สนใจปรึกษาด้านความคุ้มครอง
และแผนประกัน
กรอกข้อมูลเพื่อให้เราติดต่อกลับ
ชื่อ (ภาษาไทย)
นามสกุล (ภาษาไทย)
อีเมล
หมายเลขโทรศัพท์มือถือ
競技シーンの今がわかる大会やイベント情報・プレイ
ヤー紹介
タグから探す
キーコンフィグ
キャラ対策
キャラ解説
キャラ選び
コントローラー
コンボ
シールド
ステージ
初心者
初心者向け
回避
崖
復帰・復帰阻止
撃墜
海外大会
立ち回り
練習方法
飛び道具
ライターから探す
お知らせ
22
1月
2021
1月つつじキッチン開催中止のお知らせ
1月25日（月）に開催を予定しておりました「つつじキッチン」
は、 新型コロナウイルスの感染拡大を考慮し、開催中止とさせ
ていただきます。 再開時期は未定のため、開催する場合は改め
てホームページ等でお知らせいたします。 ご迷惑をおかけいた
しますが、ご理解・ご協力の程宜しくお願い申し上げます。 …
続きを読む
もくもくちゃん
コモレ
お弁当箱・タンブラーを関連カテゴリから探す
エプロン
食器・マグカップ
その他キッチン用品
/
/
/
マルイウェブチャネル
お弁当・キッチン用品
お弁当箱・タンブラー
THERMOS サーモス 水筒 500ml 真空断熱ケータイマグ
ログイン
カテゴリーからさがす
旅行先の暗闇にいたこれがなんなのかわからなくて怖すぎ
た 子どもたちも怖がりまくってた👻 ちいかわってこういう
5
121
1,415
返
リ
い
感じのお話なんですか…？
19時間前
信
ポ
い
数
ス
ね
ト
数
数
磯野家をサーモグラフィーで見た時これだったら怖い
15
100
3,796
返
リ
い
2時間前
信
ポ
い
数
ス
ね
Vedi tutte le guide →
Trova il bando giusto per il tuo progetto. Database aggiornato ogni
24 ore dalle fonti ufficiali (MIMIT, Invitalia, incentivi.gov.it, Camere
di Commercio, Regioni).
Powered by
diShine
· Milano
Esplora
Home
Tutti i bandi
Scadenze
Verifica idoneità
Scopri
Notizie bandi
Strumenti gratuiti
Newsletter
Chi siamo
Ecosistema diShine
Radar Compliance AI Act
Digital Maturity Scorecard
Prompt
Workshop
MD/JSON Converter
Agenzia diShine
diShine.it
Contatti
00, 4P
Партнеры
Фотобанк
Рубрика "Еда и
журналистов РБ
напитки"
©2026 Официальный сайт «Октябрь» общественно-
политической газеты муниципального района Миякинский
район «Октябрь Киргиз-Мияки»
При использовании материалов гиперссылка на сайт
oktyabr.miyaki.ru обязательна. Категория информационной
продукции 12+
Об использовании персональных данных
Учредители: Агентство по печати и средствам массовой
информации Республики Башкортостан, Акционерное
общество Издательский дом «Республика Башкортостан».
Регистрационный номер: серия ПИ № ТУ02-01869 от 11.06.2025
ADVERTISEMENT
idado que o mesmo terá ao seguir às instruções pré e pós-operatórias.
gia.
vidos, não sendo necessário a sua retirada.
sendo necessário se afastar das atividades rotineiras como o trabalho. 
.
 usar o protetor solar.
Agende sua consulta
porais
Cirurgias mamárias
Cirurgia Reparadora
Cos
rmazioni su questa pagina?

::::::::

__DIRECTIONS FOR THIS TASK__. Which rows above contain the word "сайт"? Pick out each one and copy it in full.

__OUTPUT FOR THIS EXERCISE__.
©2026 Официальный сайт «Октябрь» общественно-
При использовании материалов гиперссылка на сайт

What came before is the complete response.